80年代の不調期を乗り越えて、久々に自己のバンドでの作品。練り上げられた曲が多いアルバムですが、決して小難しい自己満足ではなく、楽しめる、後期の代表作といって過言ではない作品です。歓声が随所で聞こえますが、スタジオライブのようです。
1曲目(Five)はバンド紹介的なモード作品。ソリストはそれぞれ自分の技を見せますが、御大のマクリーンは息子のReneよりも冒険的なフレーズです。早くもアルバムの成功を予感させます。
2曲目(Bird Lives)はもろにCharlie Parker風メロディで楽しませるブルースです。やや短いですが、ビバップファンならテーマだけでニヤリとするでしょう。
3曲目(House Is Not A Home)は前曲とは打って変わって爽やかなフュージョン風サウンドが印象的。ごった煮とも言えるバンドのレパートリーにも驚きますが、演奏するミュージシャンの間口の広さにも驚きます。マクリーンのサウンドはいずれの曲でも本人の個性でねじ伏せていますね。

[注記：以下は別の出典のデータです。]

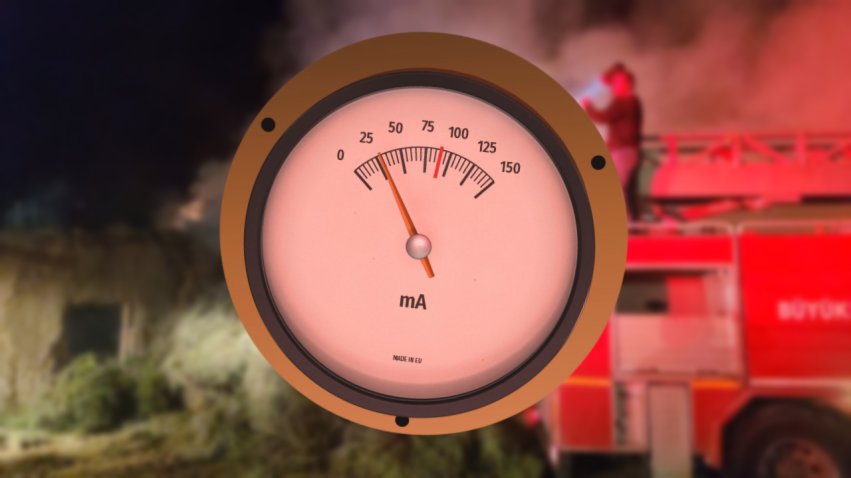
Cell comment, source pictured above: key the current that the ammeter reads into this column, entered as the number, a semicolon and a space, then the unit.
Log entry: 30; mA
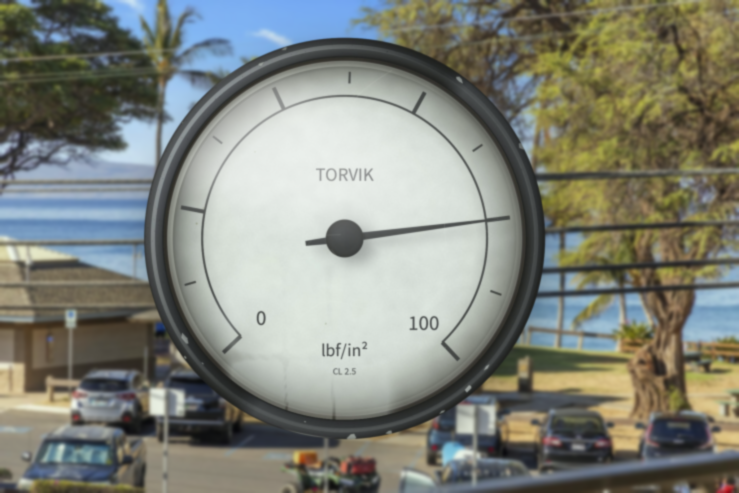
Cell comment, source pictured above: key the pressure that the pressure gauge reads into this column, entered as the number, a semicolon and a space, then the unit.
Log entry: 80; psi
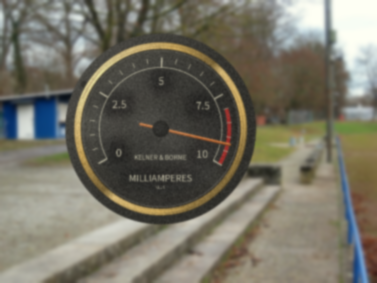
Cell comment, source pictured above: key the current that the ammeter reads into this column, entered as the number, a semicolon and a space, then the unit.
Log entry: 9.25; mA
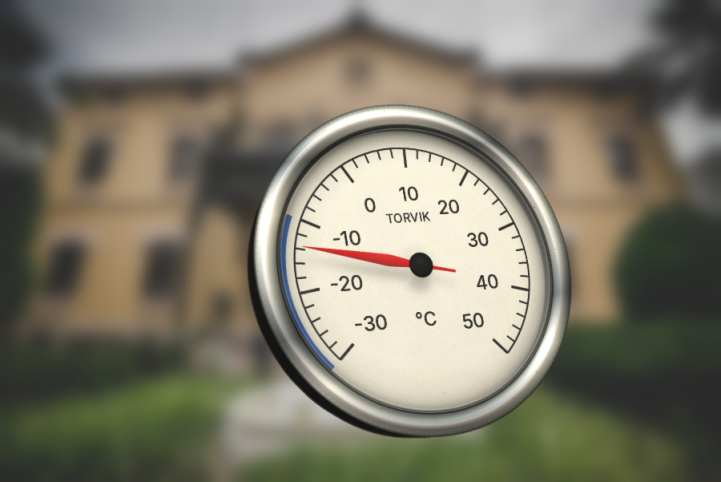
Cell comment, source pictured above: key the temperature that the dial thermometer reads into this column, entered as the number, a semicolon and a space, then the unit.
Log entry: -14; °C
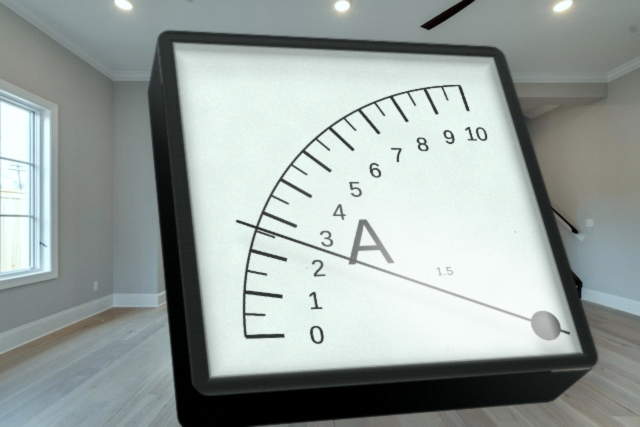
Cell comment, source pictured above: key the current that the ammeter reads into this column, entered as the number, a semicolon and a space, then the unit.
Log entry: 2.5; A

4曲目(Third World Express)は乗りやすそうなコード進行で、バンド全体が疾走する様子がよくわかります。マクリーンも好調。二管アンサンブルもほどよいラフさが魅力です。
5曲目(Dance Little Mandissa)はいきなりReneのフルートをフューチュアした曲。この曲はReneのオリジナルのようですが、どこかで聴いたことがあるような気がしますが、思い出せませんね。
6曲目(J.Mac's Dynasty)は、リフとアドリブが縦横に交錯する複雑な曲。実際、とても難しい曲だと思います。マクリーンは熱気をはらんだ「うねる」アドリブです。少々の破綻などものともせず、ひたすら熱いのがいいですね。タイトルに負けずに、御大が始めから終わりまで吹き通しです。血管切れないかこちらが心配になります。ラスト付近はさすがにネタ切れになっているのがよくわかります(笑)。
怒涛の展開が続くアルバムの中で、ようやく一息つくのが7曲目(Knot The Blues)。ミディアムテンポで確かにブルース進行ではありませんが、ブルースを感じさせる力強さが味わえます。
8曲目(Zimbabwe)は民俗的な音階(モード)で作られた曲。確かにタイトルから狙っているように、アフリカ大陸を感じさせるものがあります。大胆なピアノのサウンドがいいですね。
9曲目(King Tut's Strut)は8曲めと同様に民俗色を感じさせる一曲。Reneのソプラノが一層その感を強くさせます。続くマクリーンのアドリブはどういう状況でも変わらずひたすら熱い。ラストのロングトーン、荒い音色にしびれます。
ラストを飾る10曲目(Multi-Woman)は自然に体が動く「Jazz Rock」。どこか洗練されていない古臭いリズムが、そしてひたすら続くあまりカッコ良くないリフがいい感じです。狙っているのなら凄い。
ビバップあり、モードあり、民俗風あり、フュージョンあり、ジャズロックありと、ジャズの歴史箱のようなバラエティに富んだ選曲です。マクリーンのキャリアの長さを再確認させられます。御大のアドリブも公開ライブということもあり、このあとのアルバムほどクロマティックに偏らず、メロディとテクニックのほどよいバランスが素晴らしいです。お奨め。